So You Want One Version Of The Truth?

I told the head of the Enterprise Data Warehouse at a large bank, “you don’t have a data warehouse, you have 50,000 tables.” The issue is that the bank built the EDW without the necessary fundamentals in place. It wasn’t for lack of money; in fact the EDW was one of the biggest “money sinks” in the bank. The problem is that it was sitting on a sinking foundation.

One version of the truth isn’t achieved by putting all your data in one big system or one big database – that’s impossible. An enterprise data warehouse is indeed part of the solution, but it needs to be built on a solid foundation. What does a solid foundation look like? Here are five pillars for one version of the truth.

  1. Establish a Metadata Management Office (MMO) that is responsible for usability and performance of the metadata system. This involves a disciplined approach to deriving value from a federated collection of repositories about data at rest, data in motion and data changes. Check out my prior post for more on this topic. The first pillar of the foundation is to have a permanent organizational group that is the equivalent of the accounting department for financial assets. Just like the accountants don’t make the investment or financing decisions, the MMO doesn’t define business terms or establish security policies, but they can tell you where the data is and how it’s changing.
  2. Implement a Business Glossary or Data Dictionary based on logical models for business domains and data stewards to maintain the definitions. Note that I didn’t say “an enterprise logical model.” While enterprise reference models are indeed valuable for strategic alignment and business transformation planning, logical data models are most often successful at the business domain level since they generally die under the weight of complexity at the enterprise level. Furthermore, note the term “maintain” – definitions are not static and need owners to keep them relevant as the world turns and the business and IT evolve. This is the second pillar for one version of the truth. Often-times multiple versions of the truth is a definitional problem in the eyes of the beholder – it’s not the data’s fault.
  3. Measure data quality on an ongoing basis.  It goes without saying that “you can’t manage what you don’t measure” yet many organizations still try to manage data without metrics which results in a piecemeal, ad-hoc and fire-fighting approach to improving data integrity. The third pillar is to get data clean and keep it clean by establishing data quality standards, measuring it regularly and communicating the results to both management and front line staff. In short, shine a bright light on data quality.
  4. Establish clear accountability for business systems and integration systems such as the enterprise data warehouse or MDM system.  Multiple versions of the truth are often a result of the same information being captured and stored in slightly different ways by different systems.  Before you can resolve the differences and identify the system-of-record or source-of-record, you need to know who to talk to.  Each system should have a business owner who drives the investment and prioritization decisions, an IT owner who leads the planning and change management activities, and an operations owner who is responsible for maintaining service levels and resolving production incidents. The fourth pillar therefore is a definitive list of applications (yes all of them in the organization) and clear accountability for each of them.
  5. Establish a Data Governance program to resolve disputes, define policies for data access, set priorities for data improvement initiatives and maintain a data risk register. For the data governance council to be effective, it needs input from the other four pillars, and it needs the other four pillars to implement and execute its policies and decisions. Data governance without DQ metrics, MMO data lineage or change impact reports, unclear system accountability, or a business glossary to communicate the results is like trying to govern by tribal knowledge. The fifth pillar therefore cannot stand on its own, and is an essential stabilizer for the other four pillars. For more on this topic, check out Rob Karel’s recent post on Informatica’s Data Governance Framework.

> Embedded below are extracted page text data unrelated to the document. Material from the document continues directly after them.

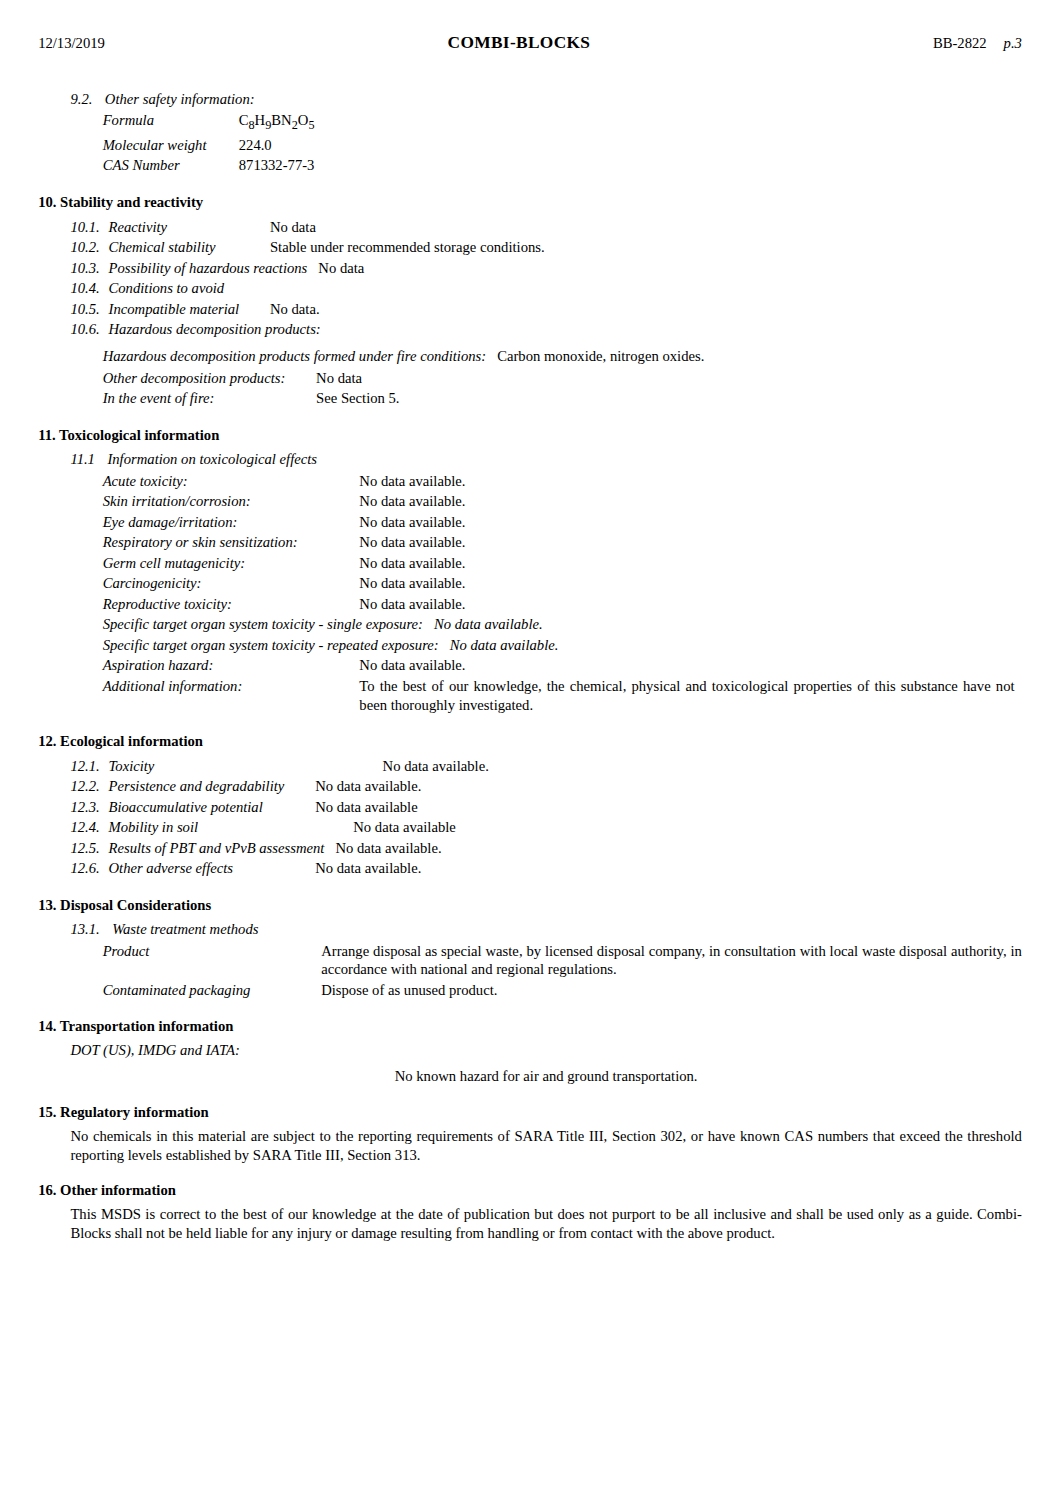12/13/2019
COMBI-BLOCKS
BB-2822 p.3
9.2. Other safety information:
| Formula | C 8 H 9 BN 2 O 5 |
| Molecular weight | 224.0 |
| CAS Number | 871332-77-3 |
10. Stability and reactivity
| 10.1. | Reactivity | No data |
| 10.2. | Chemical stability | Stable under recommended storage conditions. |
| 10.3. | Possibility of hazardous reactions No data |
| 10.4. | Conditions to avoid |
| 10.5. | Incompatible material | No data. |
| 10.6. | Hazardous decomposition products: |
Hazardous decomposition products formed under fire conditions: Carbon monoxide, nitrogen oxides.
| Other decomposition products: | No data |
| In the event of fire: | See Section 5. |
11. Toxicological information
11.1 Information on toxicological effects
| Acute toxicity: | No data available. |
| Skin irritation/corrosion: | No data available. |
| Eye damage/irritation: | No data available. |
| Respiratory or skin sensitization: | No data available. |
| Germ cell mutagenicity: | No data available. |
| Carcinogenicity: | No data available. |
| Reproductive toxicity: | No data available. |
| Specific target organ system toxicity - single exposure: No data available. |
| Specific target organ system toxicity - repeated exposure: No data available. |
| Aspiration hazard: | No data available. |
| Additional information: | To the best of our knowledge, the chemical, physical and toxicological properties of this substance have not been thoroughly investigated. |
12. Ecological information
| 12.1. | Toxicity | No data available. |
| 12.2. | Persistence and degradability | No data available. |
| 12.3. | Bioaccumulative potential | No data available |
| 12.4. | Mobility in soil | No data available |
| 12.5. | Results of PBT and vPvB assessment No data available. |
| 12.6. | Other adverse effects | No data available. |
13. Disposal Considerations
13.1. Waste treatment methods
Product
Arrange disposal as special waste, by licensed disposal company, in consultation with local waste disposal authority, in accordance with national and regional regulations.
Contaminated packaging
Dispose of as unused product.
14. Transportation information
DOT (US), IMDG and IATA:
No known hazard for air and ground transportation.
15. Regulatory information
No chemicals in this material are subject to the reporting requirements of SARA Title III, Section 302, or have known CAS numbers that exceed the threshold reporting levels established by SARA Title III, Section 313.
16. Other information
This MSDS is correct to the best of our knowledge at the date of publication but does not purport to be all inclusive and shall be used only as a guide. Combi-Blocks shall not be held liable for any injury or damage resulting from handling or from contact with the above product.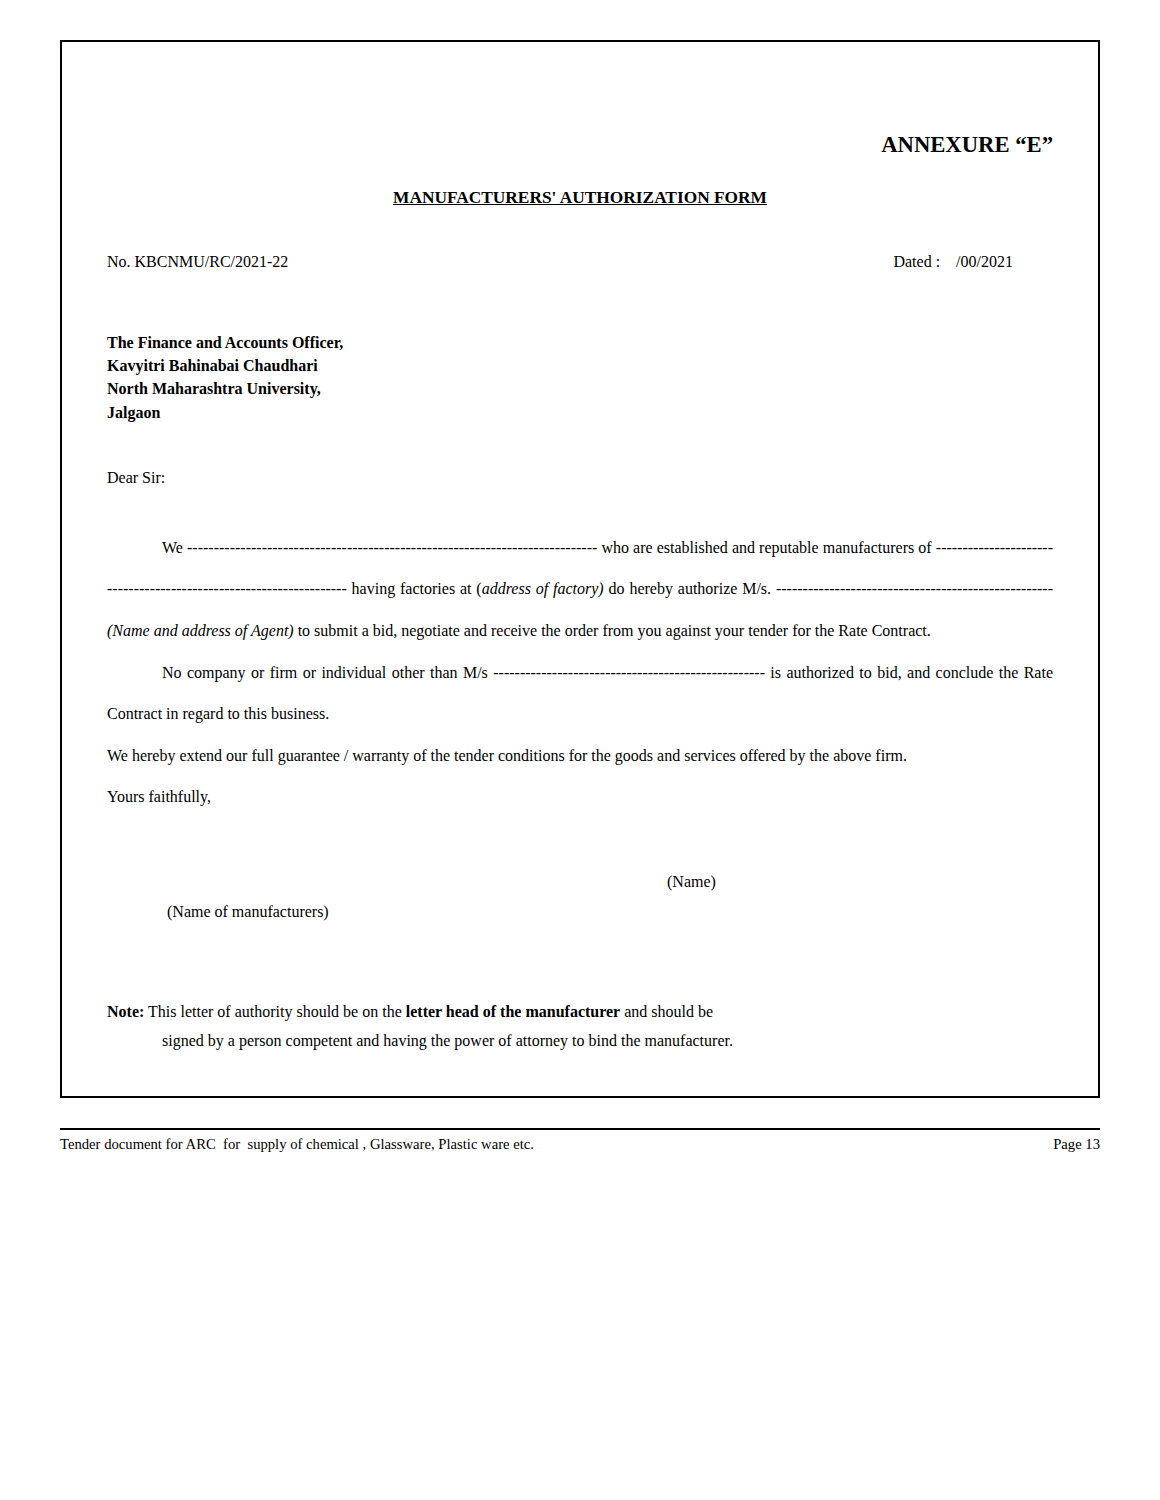ANNEXURE “E”
MANUFACTURERS' AUTHORIZATION FORM
No. KBCNMU/RC/2021-22
Dated : /00/2021
The Finance and Accounts Officer,
Kavyitri Bahinabai Chaudhari
North Maharashtra University,
Jalgaon
Dear Sir:
We ----------------------------------------------------------------------------- who are established and reputable manufacturers of ------------------------------------------------------------------- having factories at (address of factory) do hereby authorize M/s. ----------------------------------------------------(Name and address of Agent) to submit a bid, negotiate and receive the order from you against your tender for the Rate Contract.
No company or firm or individual other than M/s --------------------------------------------------- is authorized to bid, and conclude the Rate Contract in regard to this business.
We hereby extend our full guarantee / warranty of the tender conditions for the goods and services offered by the above firm.
Yours faithfully,
(Name)
(Name of manufacturers)
Note: This letter of authority should be on the letter head of the manufacturer and should be signed by a person competent and having the power of attorney to bind the manufacturer.
Tender document for ARC for supply of chemical , Glassware, Plastic ware etc.
Page 13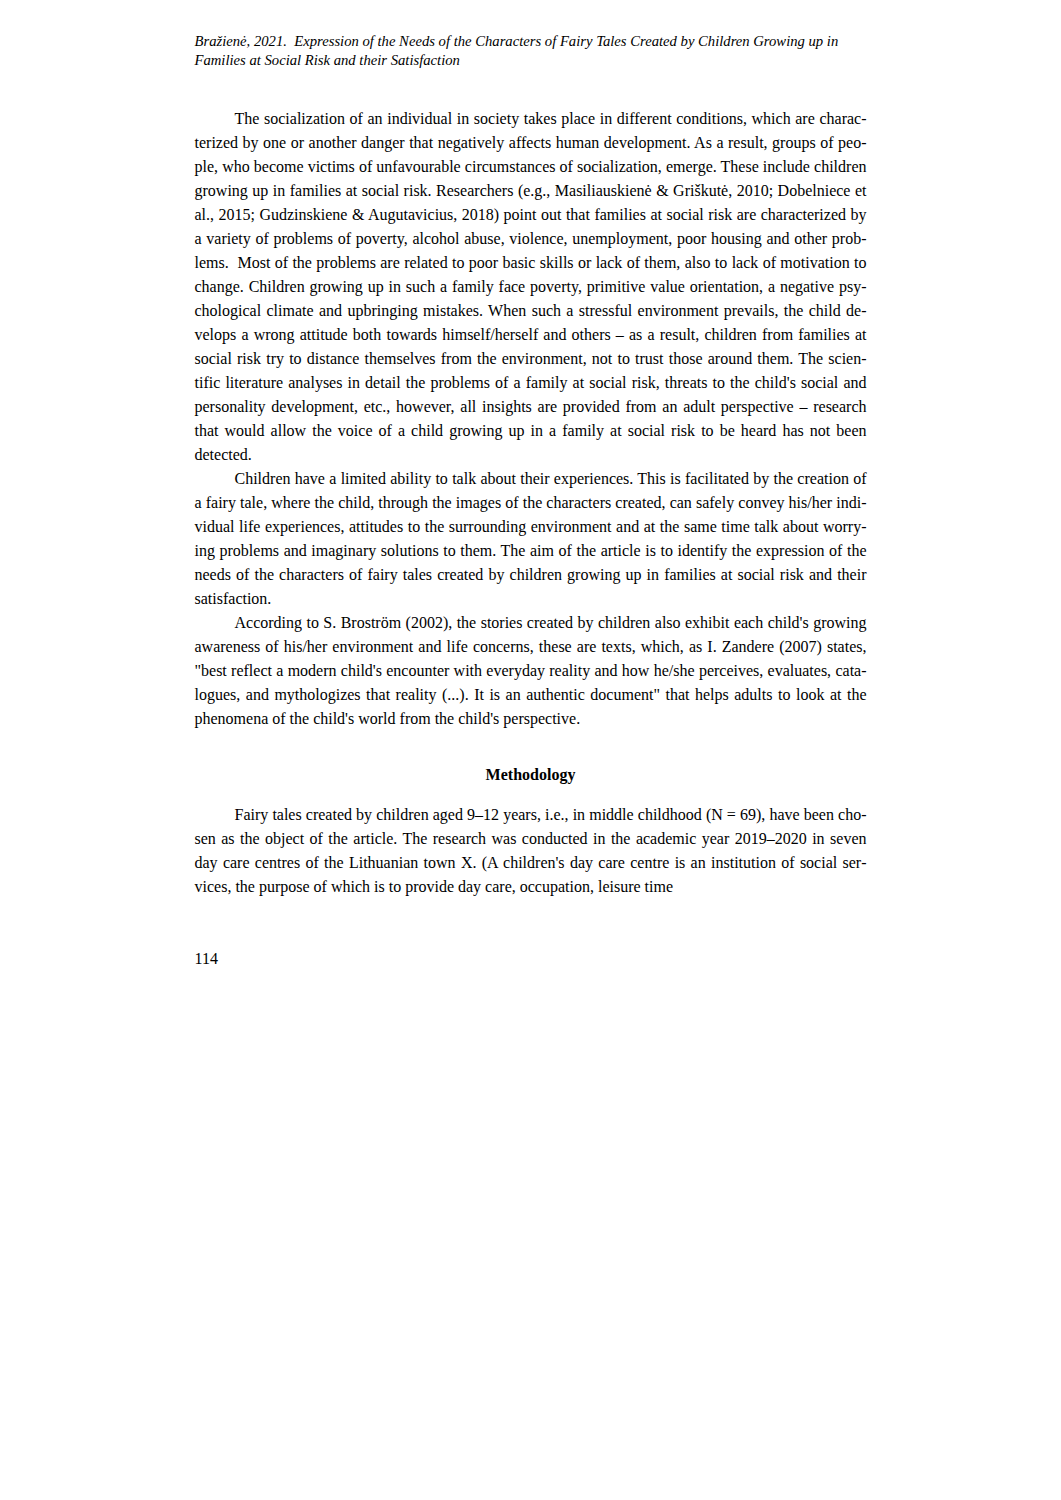Bražienė, 2021. Expression of the Needs of the Characters of Fairy Tales Created by Children Growing up in Families at Social Risk and their Satisfaction
The socialization of an individual in society takes place in different conditions, which are characterized by one or another danger that negatively affects human development. As a result, groups of people, who become victims of unfavourable circumstances of socialization, emerge. These include children growing up in families at social risk. Researchers (e.g., Masiliauskienė & Griškutė, 2010; Dobelniece et al., 2015; Gudzinskiene & Augutavicius, 2018) point out that families at social risk are characterized by a variety of problems of poverty, alcohol abuse, violence, unemployment, poor housing and other problems. Most of the problems are related to poor basic skills or lack of them, also to lack of motivation to change. Children growing up in such a family face poverty, primitive value orientation, a negative psychological climate and upbringing mistakes. When such a stressful environment prevails, the child develops a wrong attitude both towards himself/herself and others – as a result, children from families at social risk try to distance themselves from the environment, not to trust those around them. The scientific literature analyses in detail the problems of a family at social risk, threats to the child's social and personality development, etc., however, all insights are provided from an adult perspective – research that would allow the voice of a child growing up in a family at social risk to be heard has not been detected.
Children have a limited ability to talk about their experiences. This is facilitated by the creation of a fairy tale, where the child, through the images of the characters created, can safely convey his/her individual life experiences, attitudes to the surrounding environment and at the same time talk about worrying problems and imaginary solutions to them. The aim of the article is to identify the expression of the needs of the characters of fairy tales created by children growing up in families at social risk and their satisfaction.
According to S. Broström (2002), the stories created by children also exhibit each child's growing awareness of his/her environment and life concerns, these are texts, which, as I. Zandere (2007) states, "best reflect a modern child's encounter with everyday reality and how he/she perceives, evaluates, catalogues, and mythologizes that reality (...). It is an authentic document" that helps adults to look at the phenomena of the child's world from the child's perspective.
Methodology
Fairy tales created by children aged 9–12 years, i.e., in middle childhood (N = 69), have been chosen as the object of the article. The research was conducted in the academic year 2019–2020 in seven day care centres of the Lithuanian town X. (A children's day care centre is an institution of social services, the purpose of which is to provide day care, occupation, leisure time
114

Before you are scared off by thinking “Wow, this is a tall order. We could never achieve all these disciplines in our organization.” You should know that it takes time to build these capabilities and you don’t need to be “perfect” with all of them from day one. It takes most organizations from two to five years to build mature capabilities in each area. The point nonetheless remains – achieving one version of the truth is not simply a technical problem – it is an agreement problem which requires discipline in all five pillars.

This entry was posted in Business/IT Collaboration, Data Aggregation, Data Governance, Data Integration, Data Integration Platform, Data Warehousing, Enterprise Data Management, Integration Competency Centers, Master Data Management and tagged , , , , , , . Bookmark the permalink.

6 Responses to So You Want One Version Of The Truth?

  1. “get data clean and keep it clean by establishing data quality standards, measuring it regularly and communicating the results to both management and front line staff.”

    It’s so important that everyone be kept in the loop to ensure data quality. If different teams approach data management differently than there is also going to be a disconnect. Everyone needs to know their role and what’s expected.

  2. Sanjay Pande says:

    While your recommendations are all good and do stand, there is a core disconnect on the whole “single version of the truth” myth.

    Yes, I said myth and it plagues our industry.

    The focus should be an accurate reflection of the state of the data at a point in time which is a technical problem and easily solved.

    Truth is subjective and it’s acceptable (or should be acceptable) for different versions of what the data stated at points in time to be reflected. The whole pursuit of the single version of the truth is the cause of money sinks. Manipulating/transforming the data to achieve this lofty goal is also pretty much against every rule of compliance.

    What the DW should do is reflect the state of data at points in time and enable other interesting information to come out of it. In fact the word “truth” should really never be used in Business Intelligence.

    While 50,000 tables does seem rather excessive (even for a super-normalized DW), it really depends on the integration points and what they’re doing with this information and how they’re using it.

    As long as your DW is in fact your system of record, all the other goals you mention can be accomplished.

    It’s actually not all that hard to accomplish all the above goals and has been done many times with some fundamental changes to our thinking and the way we use the DW.

    The first of course is making your DW a system of record that reflects the true state of data at any point in time. This enables integration and measurements of the state of data quality and metrics on it’s improvement over time.

    The second is to use separate processes and data models for absorption and for data dissemination to business users. That way processes can be built, scaled, tuned and maintained with simple goals.

    The third and most controversial is to actually move the business rules (with a few exceptions) out of the DW and on the way to the Data Marts or other user-delivery layers which enables rapid data pulls and also audit and compliance of all data in the DW automatically.

    This separation has many benefits as long as the DW has structures that are flexible and tuned to it’s purpose which is being the integrated enterprise data repository with reflections of the state of source data at any point in time.

    You can only ever do this with a top-down architecture, but make sure the implementation is in fact bottom up so you’re doing it from user reqs and not building a 50K table monolith which nobody uses. A bottom-up architecture will only create silos and multiple versions of everything.

    Informatica is doing a great job of facilitation with it’s tools, but there are many things that can be improved in the methodology.

    • John Schmidt says:

      Sanjay, thanks for your detailed and thoughful comment. I must say however that I disagree with your definition of truth. If a tree falls in a forest and there is no-one there to hear it, does it make a sound? The answer is no. Sound is a human experience – it requires a sentient being to observe it – otherwise it is simply pressure waves moving through a medium.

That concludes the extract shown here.